Reputation: 11
I have created a working zoom behavior in d3 v4 to examine a node graph, but am trying to implement two methods that are invoked by zooming. When the user scrolls up with the mouse wheel to zoom in, I want that to invoke the method undo()
and when the user scrolls down with the mouse wheel to zoom out, I want that to invoke the method coarse()
. I am struggling to figure out how to run two different methods depending on if the user scrolls up or down to zoom. Below is how I wrote my basic zoom behavior. Any help would be great, thanks!
var zoom = d3.zoom()
.scaleExtent([1, 2000])
.on('zoom', zoomFn);
function zoomFn() {
d3.select('#div2').select('svg').select('g')
.attr('transform', 'translate(' + d3.event.transform.x + ',' + d3.event.transform.y + ') scale(' + d3.event.transform.k +')')
}
d3.select('#div2').select('svg').select('rect').call(zoom)
Upvotes: 1
Views: 832
Reputation: 265
There are a couple ways you could go about implementing this. For a more event listener based approach I'd do the following:
var lastKnownPos = window.scrollY();
window.addEventListener('scroll', function(e) {
if (lastKnownPos > window.scrollY()) {
//user is scrolling up, current position < last position
undo();
} else if () {
//user is scrolling down, current position > last position
coarse();
}
lastKnownPos = window.scrollY();
}
Essentially, the above snippet compares the previous stored value of the distance from the top of the page (given by window.scrollY()
), to the current position on the page whenever the user scrolls. The difference in the values tells the snippet in which direction the user is scrolling.
A couple of notes:
-You should probably wrap this snippet in a block of code that it only triggers when the document is ready (so you don't make changes to the document before it is loaded, causing problems).

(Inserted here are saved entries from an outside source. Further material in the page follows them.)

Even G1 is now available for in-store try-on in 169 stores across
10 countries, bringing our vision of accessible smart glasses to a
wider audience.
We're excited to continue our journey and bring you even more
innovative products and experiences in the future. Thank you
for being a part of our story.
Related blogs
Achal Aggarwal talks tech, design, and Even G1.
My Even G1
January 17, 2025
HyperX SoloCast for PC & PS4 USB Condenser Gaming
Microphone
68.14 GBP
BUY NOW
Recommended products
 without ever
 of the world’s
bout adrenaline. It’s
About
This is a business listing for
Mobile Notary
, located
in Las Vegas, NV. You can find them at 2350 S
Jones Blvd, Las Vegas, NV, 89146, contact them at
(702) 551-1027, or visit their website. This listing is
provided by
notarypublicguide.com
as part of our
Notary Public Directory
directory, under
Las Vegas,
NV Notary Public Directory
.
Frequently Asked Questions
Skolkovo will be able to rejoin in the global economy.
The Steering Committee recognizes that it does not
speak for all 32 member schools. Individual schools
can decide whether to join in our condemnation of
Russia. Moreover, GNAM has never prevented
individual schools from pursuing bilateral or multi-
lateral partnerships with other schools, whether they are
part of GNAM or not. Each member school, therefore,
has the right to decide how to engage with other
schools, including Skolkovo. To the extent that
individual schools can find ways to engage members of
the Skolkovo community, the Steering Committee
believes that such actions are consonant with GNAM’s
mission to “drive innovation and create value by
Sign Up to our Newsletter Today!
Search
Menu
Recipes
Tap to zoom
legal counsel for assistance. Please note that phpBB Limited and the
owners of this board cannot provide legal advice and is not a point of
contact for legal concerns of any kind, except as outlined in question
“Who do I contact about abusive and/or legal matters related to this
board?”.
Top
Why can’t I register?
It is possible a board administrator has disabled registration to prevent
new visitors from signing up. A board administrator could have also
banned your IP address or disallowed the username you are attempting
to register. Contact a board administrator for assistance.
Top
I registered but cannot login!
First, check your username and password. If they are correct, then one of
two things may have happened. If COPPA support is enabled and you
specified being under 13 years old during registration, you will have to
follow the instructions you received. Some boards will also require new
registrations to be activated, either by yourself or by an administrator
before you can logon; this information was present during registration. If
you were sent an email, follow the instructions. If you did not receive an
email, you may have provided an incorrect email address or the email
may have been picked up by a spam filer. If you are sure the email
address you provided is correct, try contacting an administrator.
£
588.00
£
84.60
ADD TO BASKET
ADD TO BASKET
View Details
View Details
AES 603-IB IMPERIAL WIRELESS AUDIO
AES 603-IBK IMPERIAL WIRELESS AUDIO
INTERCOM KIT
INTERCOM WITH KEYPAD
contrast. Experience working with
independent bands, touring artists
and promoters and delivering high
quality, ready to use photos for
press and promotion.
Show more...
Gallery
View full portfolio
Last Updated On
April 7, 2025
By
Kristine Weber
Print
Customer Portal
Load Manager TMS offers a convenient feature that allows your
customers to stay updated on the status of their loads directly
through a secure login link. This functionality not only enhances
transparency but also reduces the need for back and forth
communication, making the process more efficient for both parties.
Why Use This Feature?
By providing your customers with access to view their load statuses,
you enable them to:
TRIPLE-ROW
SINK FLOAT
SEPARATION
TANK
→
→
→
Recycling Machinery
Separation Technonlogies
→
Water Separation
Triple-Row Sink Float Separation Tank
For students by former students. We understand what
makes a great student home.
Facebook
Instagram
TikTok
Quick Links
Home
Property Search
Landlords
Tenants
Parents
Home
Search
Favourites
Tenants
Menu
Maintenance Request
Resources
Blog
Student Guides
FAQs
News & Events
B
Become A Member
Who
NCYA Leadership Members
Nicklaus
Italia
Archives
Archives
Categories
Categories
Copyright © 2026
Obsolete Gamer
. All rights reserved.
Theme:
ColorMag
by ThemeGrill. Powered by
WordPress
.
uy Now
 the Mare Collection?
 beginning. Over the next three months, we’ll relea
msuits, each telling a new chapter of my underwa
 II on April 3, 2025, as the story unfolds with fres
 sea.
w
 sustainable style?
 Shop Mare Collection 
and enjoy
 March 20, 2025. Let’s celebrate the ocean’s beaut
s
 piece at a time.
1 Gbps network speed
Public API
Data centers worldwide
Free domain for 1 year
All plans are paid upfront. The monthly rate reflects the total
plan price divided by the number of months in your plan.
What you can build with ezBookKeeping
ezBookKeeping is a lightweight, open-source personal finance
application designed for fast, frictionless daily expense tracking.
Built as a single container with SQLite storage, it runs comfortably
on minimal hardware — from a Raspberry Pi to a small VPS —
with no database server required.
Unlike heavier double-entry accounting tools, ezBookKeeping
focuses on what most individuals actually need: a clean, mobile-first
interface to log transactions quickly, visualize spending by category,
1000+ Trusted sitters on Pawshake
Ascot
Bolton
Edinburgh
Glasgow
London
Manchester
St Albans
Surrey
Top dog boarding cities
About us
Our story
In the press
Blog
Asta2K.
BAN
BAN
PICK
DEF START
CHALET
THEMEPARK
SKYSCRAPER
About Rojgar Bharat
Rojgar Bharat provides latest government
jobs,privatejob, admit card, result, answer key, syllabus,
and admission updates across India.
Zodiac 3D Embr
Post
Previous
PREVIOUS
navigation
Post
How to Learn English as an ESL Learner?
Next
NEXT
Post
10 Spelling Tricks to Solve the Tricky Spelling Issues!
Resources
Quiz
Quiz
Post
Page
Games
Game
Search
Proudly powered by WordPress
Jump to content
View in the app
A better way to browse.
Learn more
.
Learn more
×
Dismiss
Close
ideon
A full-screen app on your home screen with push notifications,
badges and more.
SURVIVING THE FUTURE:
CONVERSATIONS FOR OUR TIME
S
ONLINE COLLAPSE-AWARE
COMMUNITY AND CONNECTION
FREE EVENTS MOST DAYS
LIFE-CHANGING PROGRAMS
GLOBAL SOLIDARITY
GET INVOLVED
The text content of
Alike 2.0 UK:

-If the user continuously scrolls, this function will be continuously called. If this is not a desired behavior, and you only want undo()
and coarse()
to be called once, you can set a boolean that gets checked before executing. Set the boolean to false
once one of the functions is called, and is only set to true again after a timer (like setTimeout()
) passes a desired period of time. You can read about some timing functions here: Javascript: Call a function after specific time period.
Alternatively, if you don't want to/ can't use event listeners, you could use an entirely timer based approach. This would be a little harder to get to feel as smooth while also not slowing down your code. If you want me to elaborate on this please say so!